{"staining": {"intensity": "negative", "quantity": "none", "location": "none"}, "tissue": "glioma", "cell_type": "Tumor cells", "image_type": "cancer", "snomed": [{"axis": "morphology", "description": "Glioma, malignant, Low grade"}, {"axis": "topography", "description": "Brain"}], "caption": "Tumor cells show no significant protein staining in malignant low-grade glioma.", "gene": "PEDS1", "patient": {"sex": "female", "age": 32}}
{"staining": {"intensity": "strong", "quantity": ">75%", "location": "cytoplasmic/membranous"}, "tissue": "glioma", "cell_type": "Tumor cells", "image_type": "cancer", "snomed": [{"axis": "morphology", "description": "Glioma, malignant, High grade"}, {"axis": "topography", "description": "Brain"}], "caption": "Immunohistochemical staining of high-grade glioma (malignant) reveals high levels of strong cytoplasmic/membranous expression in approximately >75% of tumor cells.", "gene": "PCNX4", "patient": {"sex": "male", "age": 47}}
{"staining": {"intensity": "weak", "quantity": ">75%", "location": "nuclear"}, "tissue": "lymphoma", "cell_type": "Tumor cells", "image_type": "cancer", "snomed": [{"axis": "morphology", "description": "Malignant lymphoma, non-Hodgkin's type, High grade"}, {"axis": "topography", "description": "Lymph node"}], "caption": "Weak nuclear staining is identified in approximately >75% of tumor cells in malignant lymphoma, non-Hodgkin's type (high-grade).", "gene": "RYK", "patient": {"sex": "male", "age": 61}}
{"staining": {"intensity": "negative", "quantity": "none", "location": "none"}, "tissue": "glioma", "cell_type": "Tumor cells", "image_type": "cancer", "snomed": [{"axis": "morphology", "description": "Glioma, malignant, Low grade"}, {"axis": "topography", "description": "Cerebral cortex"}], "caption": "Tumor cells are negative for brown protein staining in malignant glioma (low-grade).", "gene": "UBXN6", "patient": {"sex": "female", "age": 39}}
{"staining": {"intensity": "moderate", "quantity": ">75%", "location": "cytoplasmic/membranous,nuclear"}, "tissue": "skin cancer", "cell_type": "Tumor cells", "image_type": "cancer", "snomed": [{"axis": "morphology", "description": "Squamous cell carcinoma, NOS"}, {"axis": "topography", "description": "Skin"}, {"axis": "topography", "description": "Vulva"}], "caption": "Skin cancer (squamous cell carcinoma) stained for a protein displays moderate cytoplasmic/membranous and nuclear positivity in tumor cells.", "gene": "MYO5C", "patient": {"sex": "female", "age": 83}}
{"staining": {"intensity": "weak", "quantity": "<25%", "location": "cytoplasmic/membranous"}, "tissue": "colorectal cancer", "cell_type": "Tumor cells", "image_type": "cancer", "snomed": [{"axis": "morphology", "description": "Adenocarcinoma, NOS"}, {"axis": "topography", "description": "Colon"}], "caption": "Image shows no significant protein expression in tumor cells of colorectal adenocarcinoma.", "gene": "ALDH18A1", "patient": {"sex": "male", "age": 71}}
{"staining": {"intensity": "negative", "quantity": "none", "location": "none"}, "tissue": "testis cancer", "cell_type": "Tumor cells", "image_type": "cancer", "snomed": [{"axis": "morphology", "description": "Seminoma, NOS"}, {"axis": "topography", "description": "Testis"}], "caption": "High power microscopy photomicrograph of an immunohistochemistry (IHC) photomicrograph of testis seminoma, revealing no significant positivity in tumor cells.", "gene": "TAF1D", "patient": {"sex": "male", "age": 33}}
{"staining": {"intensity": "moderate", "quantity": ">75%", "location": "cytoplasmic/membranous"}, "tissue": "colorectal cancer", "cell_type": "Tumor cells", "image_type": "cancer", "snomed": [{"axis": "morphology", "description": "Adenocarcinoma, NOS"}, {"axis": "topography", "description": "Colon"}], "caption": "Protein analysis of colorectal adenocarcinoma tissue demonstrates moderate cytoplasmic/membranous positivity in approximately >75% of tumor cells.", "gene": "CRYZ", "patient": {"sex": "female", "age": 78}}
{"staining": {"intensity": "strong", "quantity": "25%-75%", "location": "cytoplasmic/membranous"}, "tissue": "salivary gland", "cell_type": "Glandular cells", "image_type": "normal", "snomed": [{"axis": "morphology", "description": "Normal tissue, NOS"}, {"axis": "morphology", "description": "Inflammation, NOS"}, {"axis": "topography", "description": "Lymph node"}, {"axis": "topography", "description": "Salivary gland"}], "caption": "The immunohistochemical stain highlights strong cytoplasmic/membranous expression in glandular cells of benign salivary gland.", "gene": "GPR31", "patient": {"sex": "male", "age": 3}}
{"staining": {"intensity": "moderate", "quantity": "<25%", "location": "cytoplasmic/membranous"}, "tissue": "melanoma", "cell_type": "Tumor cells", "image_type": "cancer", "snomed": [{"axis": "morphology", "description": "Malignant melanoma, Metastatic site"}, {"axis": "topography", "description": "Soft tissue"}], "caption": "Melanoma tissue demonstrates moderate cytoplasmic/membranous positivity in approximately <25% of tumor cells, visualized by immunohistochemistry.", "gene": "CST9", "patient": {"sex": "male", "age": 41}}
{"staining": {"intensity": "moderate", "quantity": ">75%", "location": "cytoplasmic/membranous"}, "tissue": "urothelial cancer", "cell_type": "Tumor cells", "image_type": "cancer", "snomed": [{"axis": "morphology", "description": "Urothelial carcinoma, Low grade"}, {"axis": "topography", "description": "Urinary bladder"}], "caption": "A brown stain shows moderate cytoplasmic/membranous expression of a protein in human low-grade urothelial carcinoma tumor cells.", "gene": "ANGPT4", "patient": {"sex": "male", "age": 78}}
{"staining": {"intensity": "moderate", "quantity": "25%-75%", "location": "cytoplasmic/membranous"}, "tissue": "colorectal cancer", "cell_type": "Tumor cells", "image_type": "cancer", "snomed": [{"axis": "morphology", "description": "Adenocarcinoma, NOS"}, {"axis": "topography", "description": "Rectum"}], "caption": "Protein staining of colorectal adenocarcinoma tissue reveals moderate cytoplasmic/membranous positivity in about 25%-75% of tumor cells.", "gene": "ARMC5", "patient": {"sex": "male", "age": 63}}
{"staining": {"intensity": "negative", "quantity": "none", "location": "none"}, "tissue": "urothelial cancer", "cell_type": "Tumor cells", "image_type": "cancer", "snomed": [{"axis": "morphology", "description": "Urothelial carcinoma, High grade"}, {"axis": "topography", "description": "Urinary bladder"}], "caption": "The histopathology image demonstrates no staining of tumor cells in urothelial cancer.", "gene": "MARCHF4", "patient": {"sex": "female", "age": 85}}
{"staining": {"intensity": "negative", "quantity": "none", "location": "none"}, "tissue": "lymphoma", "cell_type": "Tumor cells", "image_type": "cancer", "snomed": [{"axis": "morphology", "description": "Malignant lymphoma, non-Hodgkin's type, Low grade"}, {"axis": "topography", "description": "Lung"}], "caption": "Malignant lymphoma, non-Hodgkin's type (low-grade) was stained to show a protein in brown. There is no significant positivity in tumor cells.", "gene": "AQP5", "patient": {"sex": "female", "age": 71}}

- ASSIGNMENT -
From the first line of the listing above to the line that contains "staining of high-grade", inclusive, restate every line word for word. Nothing else belongs in the answer.

- YOUR SOLUTION -
{"staining": {"intensity": "negative", "quantity": "none", "location": "none"}, "tissue": "glioma", "cell_type": "Tumor cells", "image_type": "cancer", "snomed": [{"axis": "morphology", "description": "Glioma, malignant, Low grade"}, {"axis": "topography", "description": "Brain"}], "caption": "Tumor cells show no significant protein staining in malignant low-grade glioma.", "gene": "PEDS1", "patient": {"sex": "female", "age": 32}}
{"staining": {"intensity": "strong", "quantity": ">75%", "location": "cytoplasmic/membranous"}, "tissue": "glioma", "cell_type": "Tumor cells", "image_type": "cancer", "snomed": [{"axis": "morphology", "description": "Glioma, malignant, High grade"}, {"axis": "topography", "description": "Brain"}], "caption": "Immunohistochemical staining of high-grade glioma (malignant) reveals high levels of strong cytoplasmic/membranous expression in approximately >75% of tumor cells.", "gene": "PCNX4", "patient": {"sex": "male", "age": 47}}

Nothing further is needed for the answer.